Set task 1
In the WayForward history passage, write out everything from "On February 19, 2008, John" down to "considered for the platform.", substituting "Indie Games Summit" for "Independent Games Summit".
Set task 2
Answer these from the WayForward history passage:
(a) In what year did WayForward enter a partnership with American Education Publishing?
(b) Which company contracted WayForward to produce Ping Pals?
(c) On what date was Lit released?
Set task 3
Condense the paragraph of the WayForward history passage that begins "WayForward restarted their video game development business" into a shorter version that keeps its main facts.

Document passage

★ ★ ★ ★ ★

In 1994, WayForward Technologies entered into a partnership with American Education Publishing in order to focus on developing further educational video games. The partnership was successful, with the company winning awards for innovation at the 1995 Consumer Electronics Show. During this time, WayForward focused on licensed assets such as the Muppets for their educational games.

WayForward restarted their video game development business in April 1997, working as a "developer for hire" by providing services to software publishers. John Beck, CEO, stated that by providing services on small projects the company has managed to remain a stable level of work. In mid-2002, WayForward released their first internally developed game based on their own intellectual property Shantae. While it achieved critical acclaim, it was one of the last games to be released for the Game Boy Color and as a result only enjoyed limited success.

When Nintendo announced the dual-screen handheld console that became the Nintendo DS in early 2004, WayForward began examining the various options the new console offered. Work started on a sequel to Shantae using the two screens. Despite presenting the concepts to a number of publishers, they were ultimately unsuccessful at securing a deal. Because of the large number of Shantae related assets that were produced, including 3D models, WayForward frequently uses them when trying out new technology or development platforms. In 2004, the company was contracted by THQ to produce a chat game called Ping Pals for the Nintendo DS. Despite the tight timescales involved in developing the game, WayForward used the opportunity to obtain development kits for the platform. The game was received unfavourably by the majority of critics and gained only a single positive review. In 2006, the company produced and released Justice League Heroes: The Flash just as the Game Boy Advance was reaching the end of its commercial life cycle, which met with largely positive reviews. WayForward has gone on to develop further titles for the Nintendo DS. Looney Tunes: Duck Amuck, based on the 1951 Warner Bros. cartoon Duck Amuck received mixed reviews upon release.

On February 19, 2008, John Beck and Matt Bozon were speakers at the Independent Games Summit, part of the 2008 Game Developers Conference, discussing a range of issues facing independent games companies. Lit was announced on March 5, 2008, and was released on February 9, 2009, for the WiiWare online shop platform. A new game in the Shantae series was considered for the platform.

★ ★ ★ ★ ★

Data items:
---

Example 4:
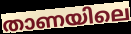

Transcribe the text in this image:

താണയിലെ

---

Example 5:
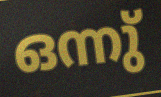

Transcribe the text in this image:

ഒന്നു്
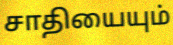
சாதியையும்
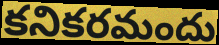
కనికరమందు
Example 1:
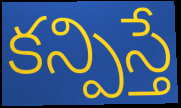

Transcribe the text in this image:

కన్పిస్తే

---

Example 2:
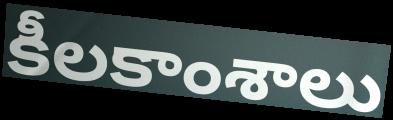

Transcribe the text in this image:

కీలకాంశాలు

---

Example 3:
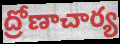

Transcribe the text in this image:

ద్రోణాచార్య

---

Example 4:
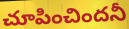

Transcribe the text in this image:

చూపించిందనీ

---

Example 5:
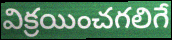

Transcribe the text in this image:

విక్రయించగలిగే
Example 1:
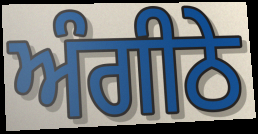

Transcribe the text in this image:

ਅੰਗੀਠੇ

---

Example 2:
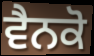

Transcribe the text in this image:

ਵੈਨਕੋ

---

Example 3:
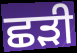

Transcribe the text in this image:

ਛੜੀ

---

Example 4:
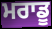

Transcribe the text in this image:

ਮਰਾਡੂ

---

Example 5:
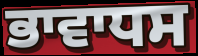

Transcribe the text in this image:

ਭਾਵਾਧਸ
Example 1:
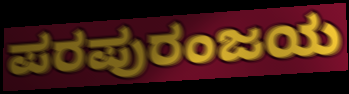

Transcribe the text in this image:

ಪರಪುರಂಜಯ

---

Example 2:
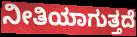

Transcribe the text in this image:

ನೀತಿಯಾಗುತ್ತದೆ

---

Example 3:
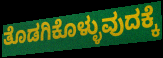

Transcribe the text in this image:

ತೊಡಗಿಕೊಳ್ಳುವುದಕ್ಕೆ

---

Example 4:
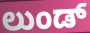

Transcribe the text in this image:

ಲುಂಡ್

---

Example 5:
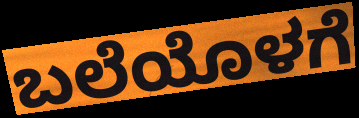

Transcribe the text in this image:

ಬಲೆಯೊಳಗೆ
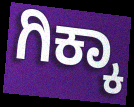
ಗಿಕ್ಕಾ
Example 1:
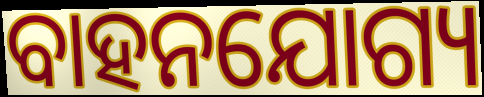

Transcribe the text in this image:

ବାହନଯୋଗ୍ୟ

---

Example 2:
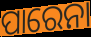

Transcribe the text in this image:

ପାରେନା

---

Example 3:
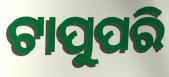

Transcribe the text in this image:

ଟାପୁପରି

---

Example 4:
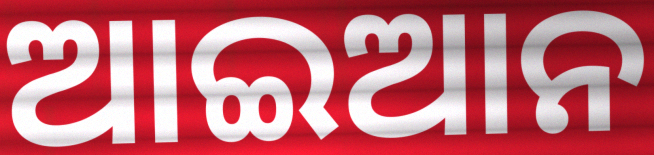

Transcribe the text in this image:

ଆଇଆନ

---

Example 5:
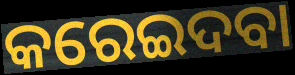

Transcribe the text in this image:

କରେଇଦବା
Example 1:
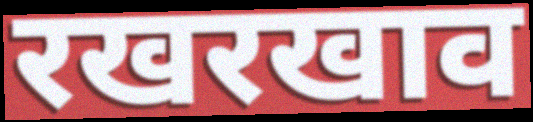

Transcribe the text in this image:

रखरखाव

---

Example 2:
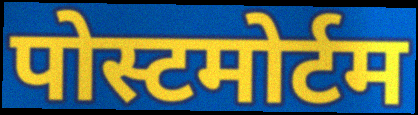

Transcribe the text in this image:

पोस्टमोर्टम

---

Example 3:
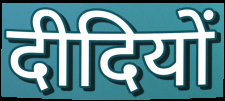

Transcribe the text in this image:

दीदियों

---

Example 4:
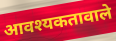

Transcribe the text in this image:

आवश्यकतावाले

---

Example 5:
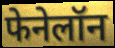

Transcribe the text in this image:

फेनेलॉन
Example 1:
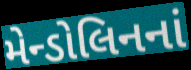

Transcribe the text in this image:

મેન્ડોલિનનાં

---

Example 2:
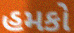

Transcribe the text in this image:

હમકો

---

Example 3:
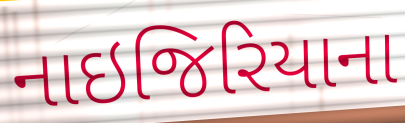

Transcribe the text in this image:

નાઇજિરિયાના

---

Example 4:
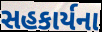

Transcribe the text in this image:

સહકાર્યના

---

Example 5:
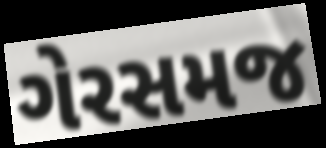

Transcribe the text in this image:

★ ★ ★ ★ ★

Exercise response 1
On February 19, 2008, John Beck and Matt Bozon were speakers at the Indie Games Summit, part of the 2008 Game Developers Conference, discussing a range of issues facing independent games companies. Lit was announced on March 5, 2008, and was released on February 9, 2009, for the WiiWare online shop platform. A new game in the Shantae series was considered for the platform.

Exercise response 2
(a) 1994
(b) THQ
(c) February 9, 2009

Exercise response 3
In April 1997, WayForward resumed game development as a "developer for hire" for software publishers. CEO John Beck said that small service projects kept the company's workload stable. In mid-2002 it released Shantae, its first internally developed game based on its own intellectual property. The game was critically acclaimed but had only limited success, because it was one of the last games released for the Game Boy Color.